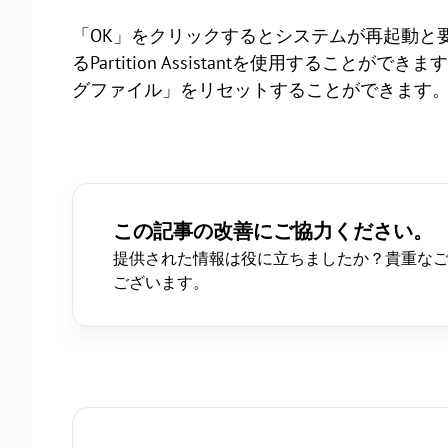
「OK」をクリックするとシステムが再起動と
るPartition Assistantを使用するこ
グファイル」をリセットすることができます
この記事の改善にご協力ください。
提供された情報は役に立ちましたか？貴重な
ございます。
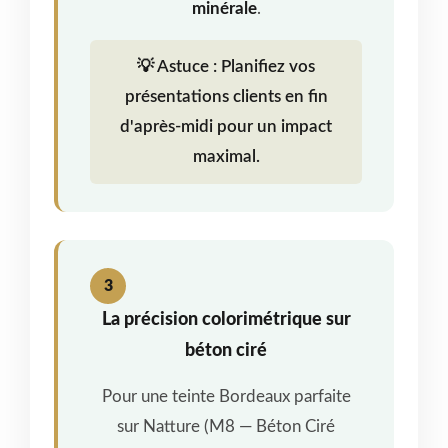
minérale
.
💡 Astuce : Planifiez vos
présentations clients en fin
d'après-midi pour un impact
maximal.
3
La précision colorimétrique sur
béton ciré
Pour une teinte Bordeaux parfaite
sur Natture (M8 — Béton Ciré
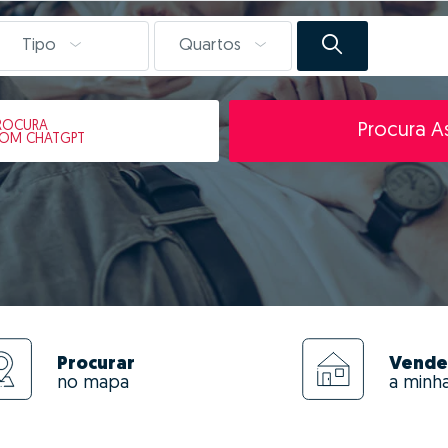
Tipo
Quartos
ROCURA
Procura As
OM CHATGPT
Procurar
Vende
no mapa
a minh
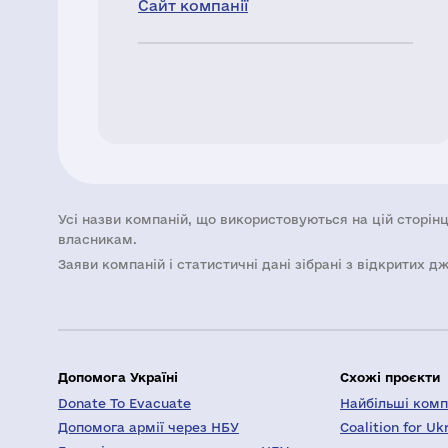
Сайт компанії
Усі назви компаній, що використовуються на цій сторінц
власникам.
Заяви компаній i статистичні дані зібрані з відкритих д
Допомога Україні
Схожі проєкти
Donate To Evacuate
Найбільші компа
Допомога армії через НБУ
Coalition for Uk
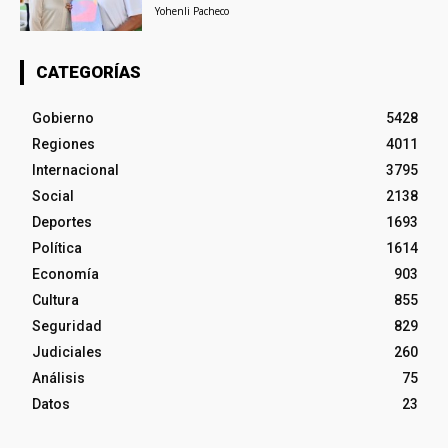
Yohenli Pacheco
CATEGORÍAS
Gobierno
5428
Regiones
4011
Internacional
3795
Social
2138
Deportes
1693
Política
1614
Economía
903
Cultura
855
Seguridad
829
Judiciales
260
Análisis
75
Datos
23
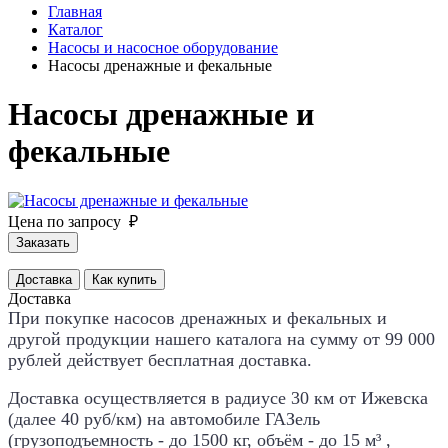
Главная
Каталог
Насосы и насосное оборудование
Насосы дренажные и фекальные
Насосы дренажные и
фекальные
Цена по запросу ₽
Заказать
Доставка
Как купить
Доставка
При покупке насосов дренажных и фекальных и
другой продукции нашего каталога на сумму от 99 000
рублей действует
бесплатная доставка
.
Доставка осуществляется в радиусе 30 км от Ижевска
(далее 40 руб/км) на автомобиле ГАЗель
(грузоподъемность - до 1500 кг, объём - до 15 м³ ,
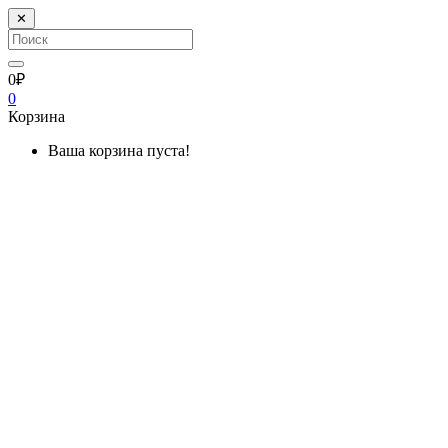
✕
0₽
0
Корзина
Ваша корзина пуста!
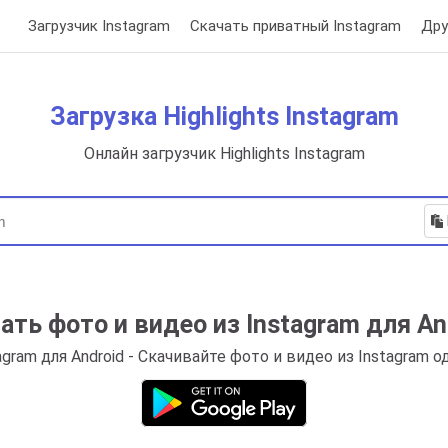
Загрузчик Instagram
Скачать приватный Instagram
Дру
Загрузка Highlights Instagram
Онлайн загрузчик Highlights Instagram
ать фото и видео из Instagram для An
agram для Android - Скачивайте фото и видео из Instagram 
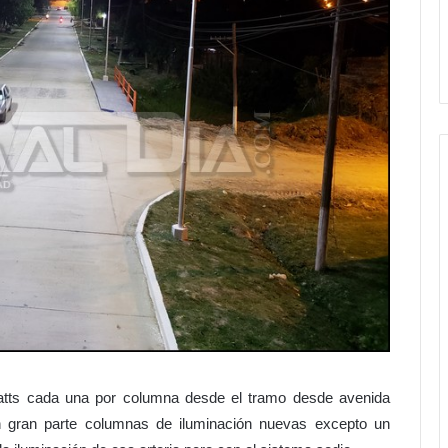
atts cada una por columna desde el tramo desde avenida
 gran parte columnas de iluminación nuevas excepto un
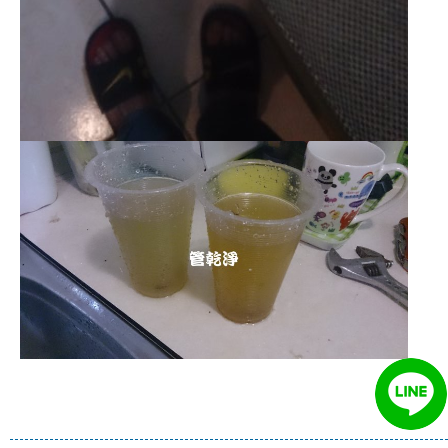
清洗水管 水管清洗 洗水管 熱水
管堵塞 熱水忽冷忽熱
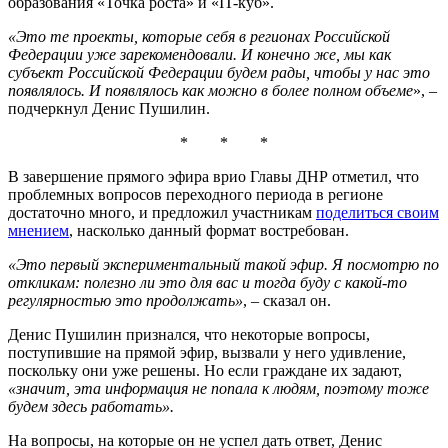
образования «Точка роста» и «IT-куб».
«Это те проекты, которые себя в регионах Российской
Федерации уже зарекомендовали. И конечно же, мы как
субъект Российской Федерации будем рады, чтобы у нас это
появлялось. И появлялось как можно в более полном объеме
», –
подчеркнул Денис Пушилин.
* * *
В завершение прямого эфира врио Главы ДНР отметил, что
проблемных вопросов переходного периода в регионе
достаточно много, и предложил участникам
поделиться своим
мнением
, насколько данный формат востребован.
«Это первый экспериментальный такой эфир. Я посмотрю по
откликам: полезно ли это для вас и тогда буду с какой-то
регулярностью это продолжать»
, – сказал он.
Денис Пушилин признался, что некоторые вопросы,
поступившие на прямой эфир, вызвали у него удивление,
поскольку они уже решены. Но если граждане их задают,
«значит, эта информация не попала к людям, поэтому тоже
будем здесь работать».
На вопросы, на которые он не успел дать ответ, Денис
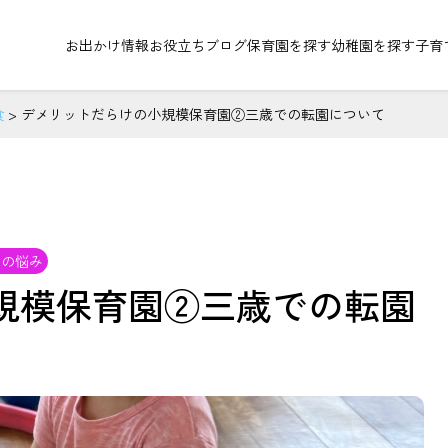
お出かけ情報
お役立ちブログ
保育園を探す
幼稚園を探す
子育
食
>
デメリットだらけの小規模保育園②三歳での転園について
マの悩み
規模保育園②三歳での転園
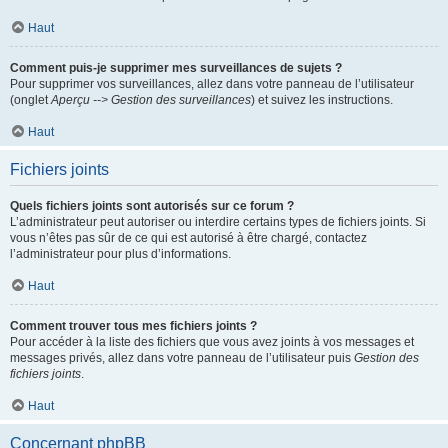
Haut
Comment puis-je supprimer mes surveillances de sujets ?
Pour supprimer vos surveillances, allez dans votre panneau de l’utilisateur
(onglet
Aperçu --> Gestion des surveillances
) et suivez les instructions.
Haut
Fichiers joints
Quels fichiers joints sont autorisés sur ce forum ?
L’administrateur peut autoriser ou interdire certains types de fichiers joints. Si
vous n’êtes pas sûr de ce qui est autorisé à être chargé, contactez
l’administrateur pour plus d’informations.
Haut
Comment trouver tous mes fichiers joints ?
Pour accéder à la liste des fichiers que vous avez joints à vos messages et
messages privés, allez dans votre panneau de l’utilisateur puis
Gestion des
fichiers joints
.
Haut
Concernant phpBB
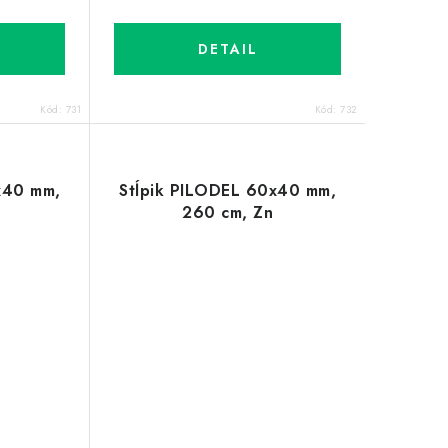
DETAIL
Kód:
731
Kód:
732
x40 mm,
Stĺpik PILODEL 60x40 mm,
260 cm, Zn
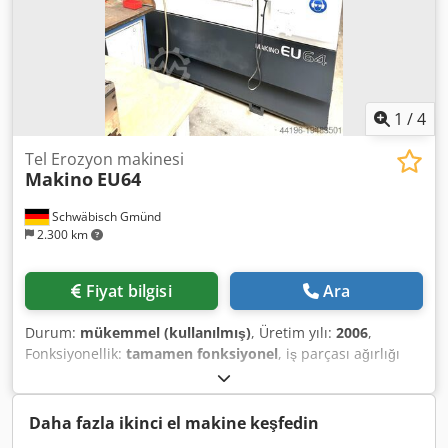
1
/
4
Tel Erozyon makinesi
Makino
EU64
Schwäbisch Gmünd
2.300 km
Fiyat bilgisi
Ara
Durum:
mükemmel (kullanılmış)
, Üretim yılı:
2006
,
Fonksiyonellik:
tamamen fonksiyonel
, iş parçası ağırlığı
(maks.):
1.500 kg
, X ekseni hareket mesafesi:
600 mm
, Y
ekseni hareket mesafesi:
400 mm
, Z ekseni hareket
mesafesi:
260 mm
, toplam yükseklik:
2.350 mm
, toplam
Daha fazla ikinci el makine keşfedin
uzunluk:
2.500 mm
, toplam genişlik:
2.300 mm
, iş parçası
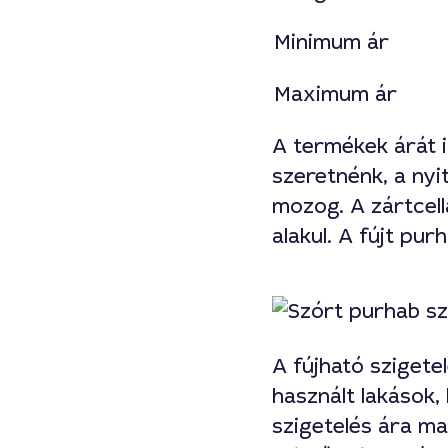
Minimum ár
Maximum ár
A termékek árát i
szeretnénk, a nyit
mozog. A zártcell
alakul. A fújt pu
A fújható szigete
használt lakások,
szigetelés ára m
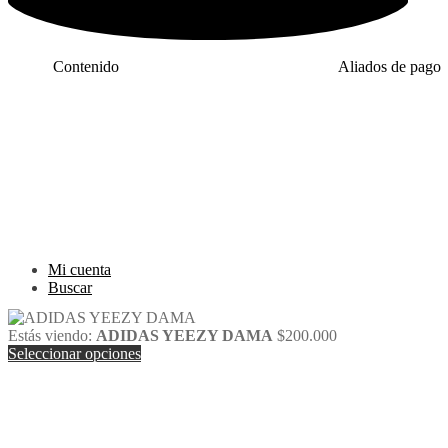
Contenido
Aliados de pago
Inicio
PaYu
Efecty
Rastreo
PSE
Mi cuenta
Epayco
Carrito
Baloto
Mi cuenta
Buscar
Estás viendo:
ADIDAS YEEZY DAMA
$
200.000
Seleccionar opciones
● ● ● ● ●
Find every line in the listing above that contains the word "Highlights" and copy each of those lines.

RESULT OF THE TASK -
Загрузка Highlights Instagram
Онлайн загрузчик Highlights Instagram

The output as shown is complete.